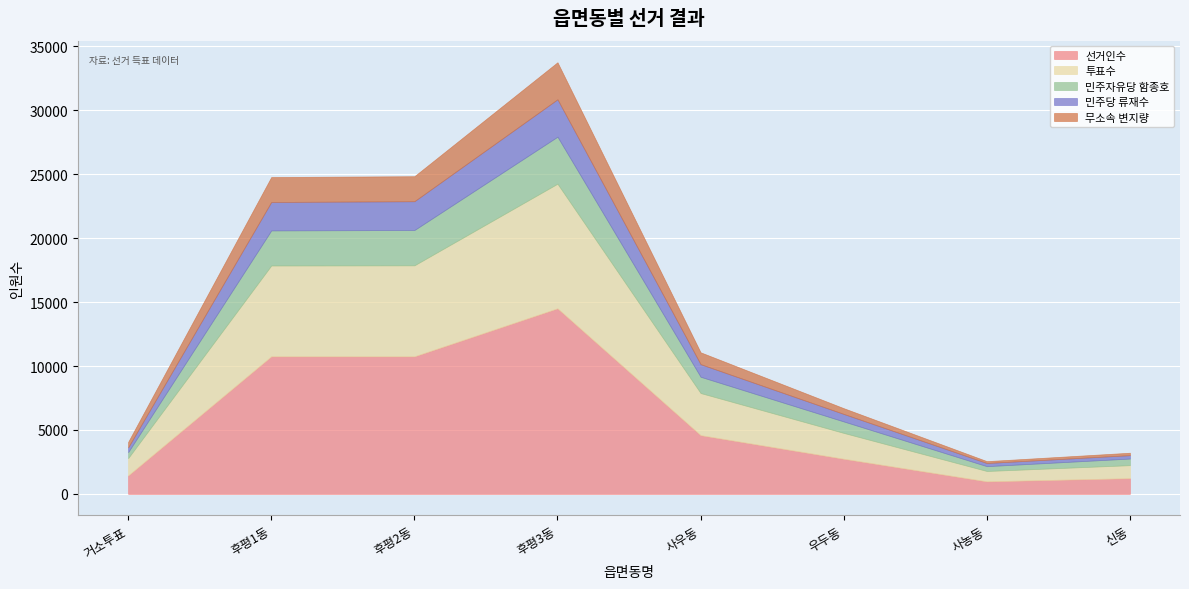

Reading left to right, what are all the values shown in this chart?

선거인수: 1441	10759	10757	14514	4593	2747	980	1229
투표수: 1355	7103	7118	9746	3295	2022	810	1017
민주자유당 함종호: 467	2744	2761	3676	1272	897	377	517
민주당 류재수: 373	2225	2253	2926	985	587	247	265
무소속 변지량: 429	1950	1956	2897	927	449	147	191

**Description of the task**
Format the data above as a JSON list of strings with one string per line, skipping blank lines. Leave the picture out of the list.

**Expected output**
[
  "Reading left to right, what are all the values shown in this chart?",
  "선거인수: 1441\t10759\t10757\t14514\t4593\t2747\t980\t1229",
  "투표수: 1355\t7103\t7118\t9746\t3295\t2022\t810\t1017",
  "민주자유당 함종호: 467\t2744\t2761\t3676\t1272\t897\t377\t517",
  "민주당 류재수: 373\t2225\t2253\t2926\t985\t587\t247\t265",
  "무소속 변지량: 429\t1950\t1956\t2897\t927\t449\t147\t191"
]